Murrack: Die Stadtentwicklung wird dazu führen, dass wir unsere Einnahmesituation weiter festigen. Zudem haben wir die hohen Corona-Belastungen und ein möglicher Anstieg der Zinsen sind in unserer Finanzplanung berücksichtigt. Wenn die Wünsche der Politik jetzt nicht in den Himmel wachsen, werden wir unsere Haushalte in den nächsten Jahren mit einem Plus abschließen, da bin ich zuversichtlich. Ich bin froh, dass der Rat der Stadt Duisburg die bisherige Linie der Haushaltskonsolidierung konsequent mitgetragen und unterstützt hat. Das wird auch in Zukunft so sein.
Steigen die Chancen mit einem möglichen SPD-Kanzler Olaf Scholz, dass Ihnen Bund und Land auch beim Abbau der Altschulden in Höhe von immerhin einer Milliarde Euro helfen werden?

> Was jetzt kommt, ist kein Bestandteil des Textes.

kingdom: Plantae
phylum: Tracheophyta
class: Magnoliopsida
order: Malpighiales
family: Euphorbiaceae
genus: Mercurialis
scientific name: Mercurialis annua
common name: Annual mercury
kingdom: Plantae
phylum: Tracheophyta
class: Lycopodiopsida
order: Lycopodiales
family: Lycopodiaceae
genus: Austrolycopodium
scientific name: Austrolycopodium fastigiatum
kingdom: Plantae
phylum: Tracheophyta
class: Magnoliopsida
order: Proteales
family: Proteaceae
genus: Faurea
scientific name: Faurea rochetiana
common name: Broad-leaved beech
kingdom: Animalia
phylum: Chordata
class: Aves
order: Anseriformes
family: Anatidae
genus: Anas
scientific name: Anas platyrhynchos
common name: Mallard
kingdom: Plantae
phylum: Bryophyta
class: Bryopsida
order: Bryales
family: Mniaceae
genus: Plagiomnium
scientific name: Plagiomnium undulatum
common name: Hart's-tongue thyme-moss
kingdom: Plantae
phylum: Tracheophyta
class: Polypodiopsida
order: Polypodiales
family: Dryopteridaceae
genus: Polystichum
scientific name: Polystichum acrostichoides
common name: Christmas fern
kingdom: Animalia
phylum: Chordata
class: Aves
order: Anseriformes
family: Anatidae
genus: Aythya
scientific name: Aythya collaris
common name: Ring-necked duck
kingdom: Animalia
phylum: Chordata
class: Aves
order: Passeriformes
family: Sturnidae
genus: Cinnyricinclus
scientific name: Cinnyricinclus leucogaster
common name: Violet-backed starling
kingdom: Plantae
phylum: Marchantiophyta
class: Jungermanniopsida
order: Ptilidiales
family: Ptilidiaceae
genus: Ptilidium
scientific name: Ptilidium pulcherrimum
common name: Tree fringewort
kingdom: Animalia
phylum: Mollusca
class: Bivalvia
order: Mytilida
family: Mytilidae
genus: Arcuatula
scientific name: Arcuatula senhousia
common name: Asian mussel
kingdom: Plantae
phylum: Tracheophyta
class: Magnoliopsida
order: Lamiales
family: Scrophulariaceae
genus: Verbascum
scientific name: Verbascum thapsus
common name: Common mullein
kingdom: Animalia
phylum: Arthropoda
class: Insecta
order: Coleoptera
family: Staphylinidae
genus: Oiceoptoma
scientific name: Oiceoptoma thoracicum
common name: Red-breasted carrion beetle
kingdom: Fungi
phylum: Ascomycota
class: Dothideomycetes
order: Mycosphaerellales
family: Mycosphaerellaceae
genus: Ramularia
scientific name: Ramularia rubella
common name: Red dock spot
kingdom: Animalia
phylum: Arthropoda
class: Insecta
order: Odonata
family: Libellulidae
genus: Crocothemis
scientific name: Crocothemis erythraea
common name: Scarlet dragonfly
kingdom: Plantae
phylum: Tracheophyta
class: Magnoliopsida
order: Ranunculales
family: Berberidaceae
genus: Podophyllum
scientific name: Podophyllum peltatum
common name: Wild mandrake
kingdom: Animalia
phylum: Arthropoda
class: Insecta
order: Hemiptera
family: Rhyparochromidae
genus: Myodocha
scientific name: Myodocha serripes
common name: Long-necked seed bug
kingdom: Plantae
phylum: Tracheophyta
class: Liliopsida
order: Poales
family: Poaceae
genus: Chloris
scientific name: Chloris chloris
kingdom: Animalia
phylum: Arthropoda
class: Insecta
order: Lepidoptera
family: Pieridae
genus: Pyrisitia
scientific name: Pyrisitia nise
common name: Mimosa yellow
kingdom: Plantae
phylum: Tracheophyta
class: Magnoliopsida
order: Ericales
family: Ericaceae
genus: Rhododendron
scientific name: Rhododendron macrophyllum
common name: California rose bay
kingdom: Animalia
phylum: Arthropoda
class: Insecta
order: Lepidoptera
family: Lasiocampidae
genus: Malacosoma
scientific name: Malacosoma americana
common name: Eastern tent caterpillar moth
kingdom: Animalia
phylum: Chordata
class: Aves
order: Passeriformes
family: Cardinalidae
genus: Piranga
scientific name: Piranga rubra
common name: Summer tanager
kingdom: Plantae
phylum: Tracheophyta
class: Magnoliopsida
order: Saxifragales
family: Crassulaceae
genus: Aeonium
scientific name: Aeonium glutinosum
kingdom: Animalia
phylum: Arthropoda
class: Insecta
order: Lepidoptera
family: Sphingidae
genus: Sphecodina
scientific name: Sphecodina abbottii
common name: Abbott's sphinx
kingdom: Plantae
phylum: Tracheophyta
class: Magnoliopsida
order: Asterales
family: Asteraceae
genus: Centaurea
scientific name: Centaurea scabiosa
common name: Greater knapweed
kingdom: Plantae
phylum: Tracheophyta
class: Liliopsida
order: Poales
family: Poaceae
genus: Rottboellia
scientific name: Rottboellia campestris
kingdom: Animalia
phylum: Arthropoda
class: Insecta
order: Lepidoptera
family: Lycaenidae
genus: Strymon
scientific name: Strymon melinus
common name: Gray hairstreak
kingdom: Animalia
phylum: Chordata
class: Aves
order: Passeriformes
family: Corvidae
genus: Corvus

Murrack: Seit Mittwoch liegen die Altschulden der Stadt Duisburg erstmals seit 2006 unter der Milliardengrenze. Wir sind jetzt bei 980,1 Millionen Euro. Vor allem die Sozialausgaben haben uns und andere Ruhrgebietsstädte finanziell massiv nach unten gezogen. Eine Entschuldung der Kommunen ist deshalb auch ein Gebot der Gerechtigkeit. Eine Altschulden-Regelung steht im Koalitionsvertrag der schwarz-gelben NRW-Landesregierung. Bis zur nächsten Wahl ist noch etwas Zeit. Da werden wir sehen, ob die Koalitionäre in Düsseldorf zu ihrem Wort stehen. Ich bin froh, dass auch Olaf Scholz das Thema Altschuldenfonds aufgegriffen hat. Ich glaube schon, dass wir dafür Verbündete im Bund und bei den Ländern haben. Denn eines ist doch klar: Sobald die Zinsen wieder steigen, werden auf die Städte ganz neue Probleme mit steigender Zinsbelastung und zusätzlich notwendiger Tilgung zukommen.